PROBLEM TO SOLVE —
Copy every line of the records below word for word, in the same order.
.....
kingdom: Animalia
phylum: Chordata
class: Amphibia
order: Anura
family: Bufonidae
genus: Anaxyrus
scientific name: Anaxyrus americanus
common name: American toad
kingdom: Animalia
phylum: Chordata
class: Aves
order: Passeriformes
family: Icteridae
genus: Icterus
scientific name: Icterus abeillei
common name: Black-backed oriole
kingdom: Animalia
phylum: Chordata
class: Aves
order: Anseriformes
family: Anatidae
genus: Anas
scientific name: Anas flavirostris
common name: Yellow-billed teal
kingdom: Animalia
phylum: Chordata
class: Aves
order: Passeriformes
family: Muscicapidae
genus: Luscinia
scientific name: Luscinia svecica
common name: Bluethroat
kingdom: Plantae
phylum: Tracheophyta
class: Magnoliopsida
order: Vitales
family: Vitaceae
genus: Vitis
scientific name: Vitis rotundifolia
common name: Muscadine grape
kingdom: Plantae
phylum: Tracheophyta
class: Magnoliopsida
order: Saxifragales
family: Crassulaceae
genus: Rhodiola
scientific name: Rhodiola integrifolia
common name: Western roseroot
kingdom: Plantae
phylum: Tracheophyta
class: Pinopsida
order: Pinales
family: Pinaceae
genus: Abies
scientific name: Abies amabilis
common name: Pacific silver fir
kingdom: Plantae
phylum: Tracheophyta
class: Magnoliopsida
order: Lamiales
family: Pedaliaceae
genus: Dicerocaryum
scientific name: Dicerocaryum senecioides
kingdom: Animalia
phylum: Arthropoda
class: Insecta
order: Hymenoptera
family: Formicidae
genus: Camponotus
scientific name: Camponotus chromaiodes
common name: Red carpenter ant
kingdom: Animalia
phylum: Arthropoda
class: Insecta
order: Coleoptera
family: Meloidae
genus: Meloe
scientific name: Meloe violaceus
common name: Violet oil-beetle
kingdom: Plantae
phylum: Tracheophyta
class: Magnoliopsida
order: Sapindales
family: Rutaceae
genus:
.....
THE OUTPUT —
kingdom: Animalia
phylum: Chordata
class: Amphibia
order: Anura
family: Bufonidae
genus: Anaxyrus
scientific name: Anaxyrus americanus
common name: American toad
kingdom: Animalia
phylum: Chordata
class: Aves
order: Passeriformes
family: Icteridae
genus: Icterus
scientific name: Icterus abeillei
common name: Black-backed oriole
kingdom: Animalia
phylum: Chordata
class: Aves
order: Anseriformes
family: Anatidae
genus: Anas
scientific name: Anas flavirostris
common name: Yellow-billed teal
kingdom: Animalia
phylum: Chordata
class: Aves
order: Passeriformes
family: Muscicapidae
genus: Luscinia
scientific name: Luscinia svecica
common name: Bluethroat
kingdom: Plantae
phylum: Tracheophyta
class: Magnoliopsida
order: Vitales
family: Vitaceae
genus: Vitis
scientific name: Vitis rotundifolia
common name: Muscadine grape
kingdom: Plantae
phylum: Tracheophyta
class: Magnoliopsida
order: Saxifragales
family: Crassulaceae
genus: Rhodiola
scientific name: Rhodiola integrifolia
common name: Western roseroot
kingdom: Plantae
phylum: Tracheophyta
class: Pinopsida
order: Pinales
family: Pinaceae
genus: Abies
scientific name: Abies amabilis
common name: Pacific silver fir
kingdom: Plantae
phylum: Tracheophyta
class: Magnoliopsida
order: Lamiales
family: Pedaliaceae
genus: Dicerocaryum
scientific name: Dicerocaryum senecioides
kingdom: Animalia
phylum: Arthropoda
class: Insecta
order: Hymenoptera
family: Formicidae
genus: Camponotus
scientific name: Camponotus chromaiodes
common name: Red carpenter ant
kingdom: Animalia
phylum: Arthropoda
class: Insecta
order: Coleoptera
family: Meloidae
genus: Meloe
scientific name: Meloe violaceus
common name: Violet oil-beetle
kingdom: Plantae
phylum: Tracheophyta
class: Magnoliopsida
order: Sapindales
family: Rutaceae
genus:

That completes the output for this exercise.